25 Oct Traumatic Brain Injury
Traumatic brain injury (TBI) is a complex category of clinical conditions defined by a functionally significant alteration of brain function and/or structure resulting from the application of external physical force (including acceleration/deceleration and/or blast forces).
TBI occurs along a continuum of injury severity and can produce a broad range of neuropsychiatric disturbances of variable duration which are recognized during medical disability evaluation. The heterogeneity and complexity of both TBI and its sequelae present challenges in clinical care, research, public policy, and medicolegal proceedings.
Additionally, the effects of injury and the course of recovery vary, with:
- injury severity (mild, moderate, orsevere)
- comorbid or complicating neuropsychiatric conditions
- psychosocial circumstances potentially influencing outcomes
What is Traumatic Brain Injury (TBI)?
Traumatic brain injury occurs when external physical forces (such as acceleration/deceleration or blast) cause a disruption in brain function and/or structure, resulting in the acute impairment of cognitive and/or elementary neurological functions. The term ‘traumatic brain injury’ should strictly refer to injuries induced by biomechanical forces. For brain injuries resulting from other causes such as anoxia, stroke, tumors, infection, or toxins, the term ‘acquired brain injury’ (ABI) is more appropriate. Competent clinical practitioners during medical disability evaluation should make this clear distinction.
TBI may be classified as either penetrating or nonpenetrating, based on whether or not the cranium has been breached.
Outcomes related to penetrating injuries are largely influenced by:
- the nature and extent of neuroanatomy compromised by the penetrating object(s)
- the additional risk for complication, particularly infection
Nonpenetrating injuries are more prevalent and we can classify them into three categories based on their severity: mild, moderate, and severe. It is important to note that these terms describe the impact of the injury on brain function. Taking even a mild brain injury seriously is crucial, as it requires immediate attention and an accurate diagnosis during a medical disability evaluation.
Causes of TBI
While performing a medical disability evaluation of a TBI suspect patient, it is crucial to include in the history- taking the cause of the injury so to get a glimpse of the possible destructive pattern of neurological structures.
Among the leading causes are:
- motor vehicle crashes and traffic-related accidents
- being struck by or against an object
Many TBIs, especially in young people, happen while playing sports or doing recreational activities. Also a traumatic brain injury can ensue after an episode attack in patients with epilepsy, where they can fall or struck their head against rough and hard surfaces. Also some activities that lead to emergency department visits for TBI are bicycling, football, playground activities, basketball, and soccer.
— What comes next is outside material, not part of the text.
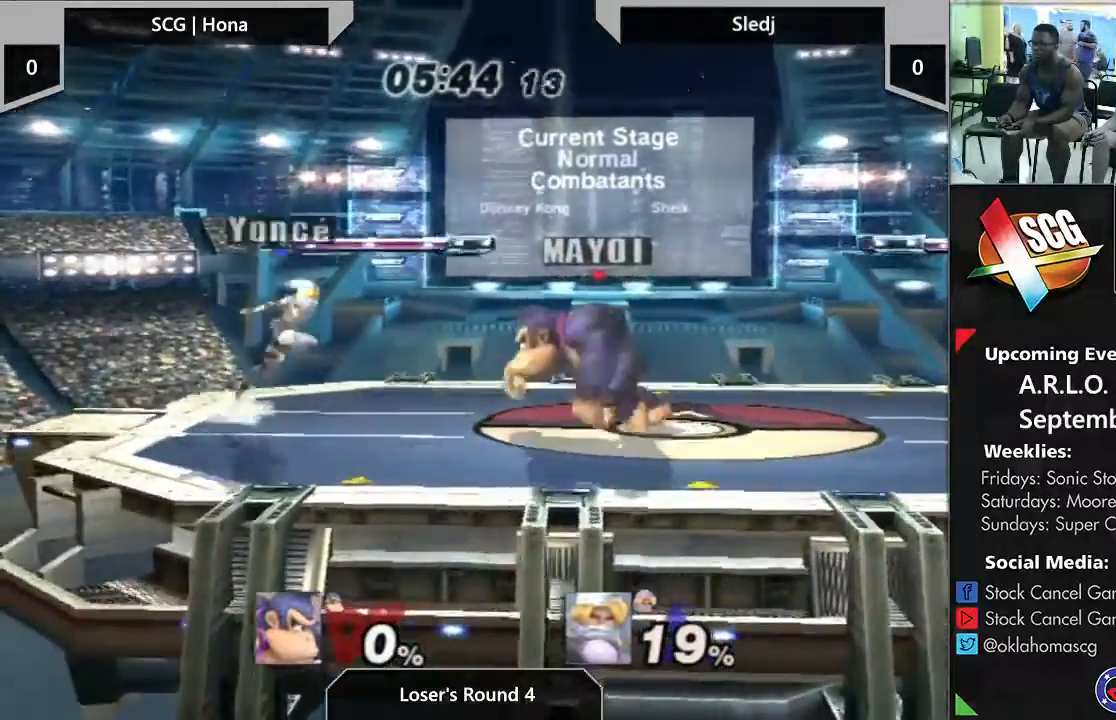
{"buttons": ["B"], "left_stick": "center", "right_stick": "center", "events": [[117, "Y", "up"], [117, "left_stick", "center"], [250, "Y", "down"], [250, "left_stick", "right"], [383, "Y", "up"], [450, "left_stick", "center"], [500, "B", "down"]]}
While in the military, the leading causes of TBI arise from gunshots, fragments from an explosion, blasts, falls, motor vehicle crashes, and assaults.
Symptoms and course of illness after TBI
A broad array of neuropsychiatric symptoms may follow TBI of all severities.
Common physical symptoms include:
- sleep disturbance
- vertigo or dizziness
- sensitivity to light and/or sound, and anosmia
Cognitive disturbances potentially range from level of arousal and attention through higher-order executive functions and social intelligence. Problems with complex attention, executive functioning, learning, memory, and speed of processing are common.
Additionally, emotional disturbances often include:
- affective lability
- decreased frustration tolerance
Behavioral disturbances or personality changes may involve:
Since infants and young children with brain injuries are usually unable to communicate symptoms such as headaches, sensory problems, and confusion, a medical disability evaluation of a child may involve observing a variety of symptoms, including the following:
- Change in eating or nursing habits
- Unusual or easy irritability
- Persistent crying and inability to be consoled
- Change in ability to pay attention
- Change in sleep habits
- Sad or depressed mood
- Loss of interest in favorite toys or activities
If someone shows signs of moderate or severe TBI, they should seek medical attention as soon as possible. Since the initial brain damage caused by trauma is difficult to reverse, medical personnel prioritize stabilizing individuals with TBI and preventing further injury. Moreover, the primary concerns involve ensuring proper oxygen supply to the brain and the rest of the body, maintaining adequate blood flow, and controlling blood pressure. Medical disability evaluation combines the history of the injury, clinical examination, blood tests, and imaging tests to tailor the treatment. In addition, moderately to severely injured patients receive rehabilitation that involves individually tailored treatment programs in the areas of physical therapy, occupational therapy, speech/language therapy, physiatry (physical medicine), psychology/psychiatry, and social support.